Speakers

Opening Ceremony Speaker

Stewart D. McLaurin

Stewart D. McLaurin, as president of the White House Historical Association since 2014, leads the Association’s non-profit and non-partisan mission to support conservation and preservation at the White House with non-government funding. Under his leadership, the Association has expanded greatly in mission reach and impact; fundraising results; educational public programming and award-winning publications that teach the story of White House history; and related retail offerings inspired by history.

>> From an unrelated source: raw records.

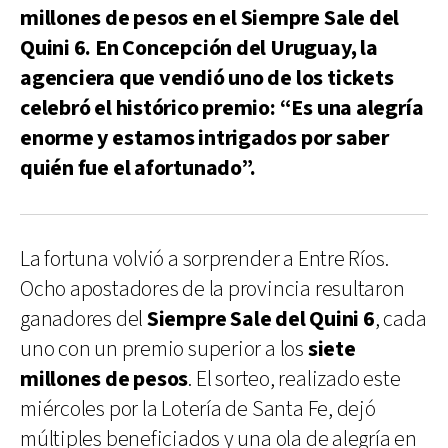
millones de pesos en el Siempre Sale del
Quini 6. En Concepción del Uruguay, la
agenciera que vendió uno de los tickets
celebró el histórico premio: “Es una alegría
enorme y estamos intrigados por saber
quién fue el afortunado”.
La fortuna volvió a sorprender a Entre Ríos.
Ocho apostadores de la provincia resultaron
ganadores del
Siempre Sale del Quini 6
, cada
uno con un premio superior a los
siete
millones de pesos
. El sorteo, realizado este
miércoles por la Lotería de Santa Fe, dejó
múltiples beneficiados y una ola de alegría en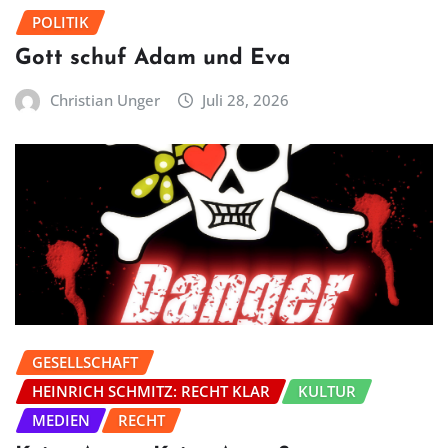
POLITIK
Gott schuf Adam und Eva
Christian Unger
Juli 28, 2026
GESELLSCHAFT
HEINRICH SCHMITZ: RECHT KLAR
KULTUR
MEDIEN
RECHT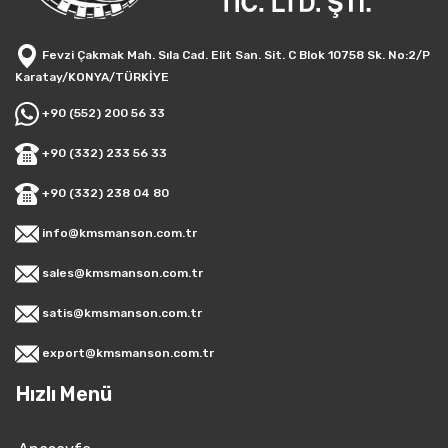
Fevzi Çakmak Mah. Sıla Cad. Elit San. Sit. C Blok 10758 Sk. No:2/P
Karatay/KONYA/TÜRKİYE
+90 (552) 200 56 33
+90 (332) 233 56 33
+90 (332) 238 04 80
info@kmsmanson.com.tr
sales@kmsmanson.com.tr
satis@kmsmanson.com.tr
export@kmsmanson.com.tr
Hızlı Menü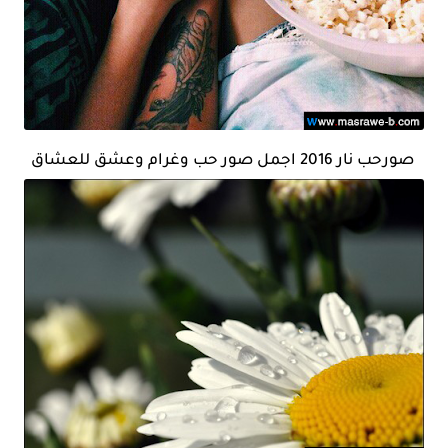
صورحب نار 2016 اجمل صور حب وغرام وعشق للعشاق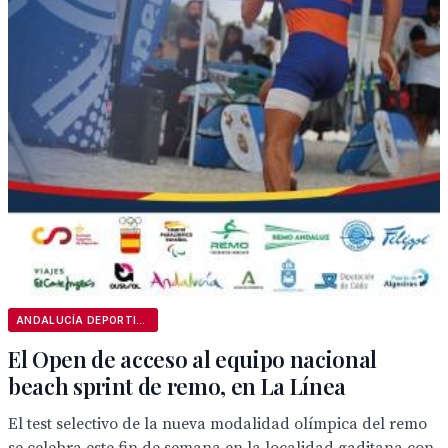
ANDALUCÍA DEPORTIVA
El Open de acceso al equipo nacional
beach sprint de remo, en La Línea
El test selectivo de la nueva modalidad olímpica del remo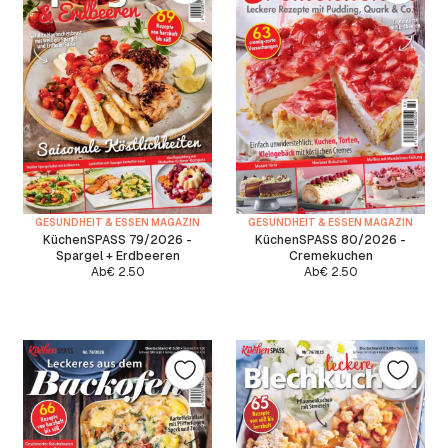
GESUNDHEIT & ESSEN MAGAZIN
GESUNDHEIT & ESSEN MAGAZIN
KüchenSPASS 79/2026 -
KüchenSPASS 80/2026 -
Spargel + Erdbeeren
Cremekuchen
Ab
€
2.50
Ab
€
2.50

For more than 35 years, Stewart has held leadership roles with national non-profit and higher education organizations such as the American Red Cross, Georgetown University, and the Ronald Reagan Presidential Foundation. He currently serves on the board of the Elizabeth Dole Foundation, Metropolitan Club Preservation Foundation, and National Trust of Scotland, USA Foundation. He also serves as a Senior Advisor for Concordia.

Symposium Speakers

Caroline Janney

Dr. Caroline Janney is the John L Nau, III, Professor in History of American Civil War and the Director of the John L. Nau III Center for Civil War History. She is the author of several books on the Civil War Era including Ends of War: The Unfinished Fight of Lee's Army after Appomattox and Burying the Dead but Not the Past: Ladies' Memorial Associations and the Lost Cause. She is the former president of the Society of Civil War Historians and has given lectures at a variety of universities, including the John and Jeanne Marszalek Lecture at Mississippi State University.


Anne Marshall

Dr. Anne Marshall is an Associate Professor of History at Mississippi State University and will become the Executive Director of the Ulysses S. Grant Association in 2022. She has written numerous articles and books including Creating a Confederate Kentucky: The Lost Cause and Civil War Memory in a Border State.


John F. Marszalek

Dr. John F. Marszalek is the author of many books and articles and frequently speaks to a variety of audiences. He is the Executive Director of USGA, and is famous for his biography of William T. Sherman and, along with his colleagues David Nolen and Louie Gallo, produced The Personal Memoirs of Ulysses S. Grant: The Complete Annotated Edition published by Harvard University Press.


Edna Greene Medford

Dr. Edna Greene Medford is a Professor in the Department of History in the College of Arts and Sciences at Howard University. She is also a former chair of the Department of History. Specializing in nineteenth-century African-American history, she teaches courses in the Jacksonian Era, Civil War and Reconstruction, and African-American History to 1877. Dr. Medford has served as the Director for History of New York's African Burial Ground Project and edited the volume Historical Perspectives of the African Burial Ground: New York Blacks and the Diaspora (volume 3 of the series, The New York African Burial Ground.


Joan Waugh

Dr. Joan Waugh is a professor emeritus of History at UCLA. She researches and writes about nineteenth-century America, specializing in the Civil War, Reconstruction, and Gilded Age eras. Dr. Waugh has published numerous essays and books on Civil War topics, both single-authored and edited, including her prize-winning U. S. Grant: American Hero, American Myth (University of North Carolina Press, 2009). Her most recent book (co-authored with Gary W. Gallagher), is entitled The American War: A History of the Civil War Era. She has frequently appeared on a variety of television programs.


Frank J. Williams

Frank J. Williams is the retired Chief Justice of the Rhode Island Supreme Court. He and his wife Virginia are the donors of the invaluable Frank and Virginia Williams Collection of Lincolinana housed at Mississippi State University. He will be retiring as president of the Ulysses S. Grant Association in 2022. He has also formerly served as president of the Lincoln Forum.


Keynote Speaker

Andrew Lang

Andrew F. Lang, associate professor of history at Mississippi State University, is the author of A Contest of Civilizations: Exposing the Crisis of American Exceptionalism in the Civil War Era (UNC Press, 2021). His first book, In the Wake of War: Military Occupation, Emancipation, and Civil War America (LSU Press, 2017), received the Tom Watson Brown Book Award, given annually by the Society of Civil War Historians for best book on the Civil War Era. He is currently writing on Ulysses S. Grant as the fulfillment of Abraham Lincoln's legacy. His keynote speech is entitled "Lincoln’s Protégé: Ulysses S. Grant and the New Birth of Freedom."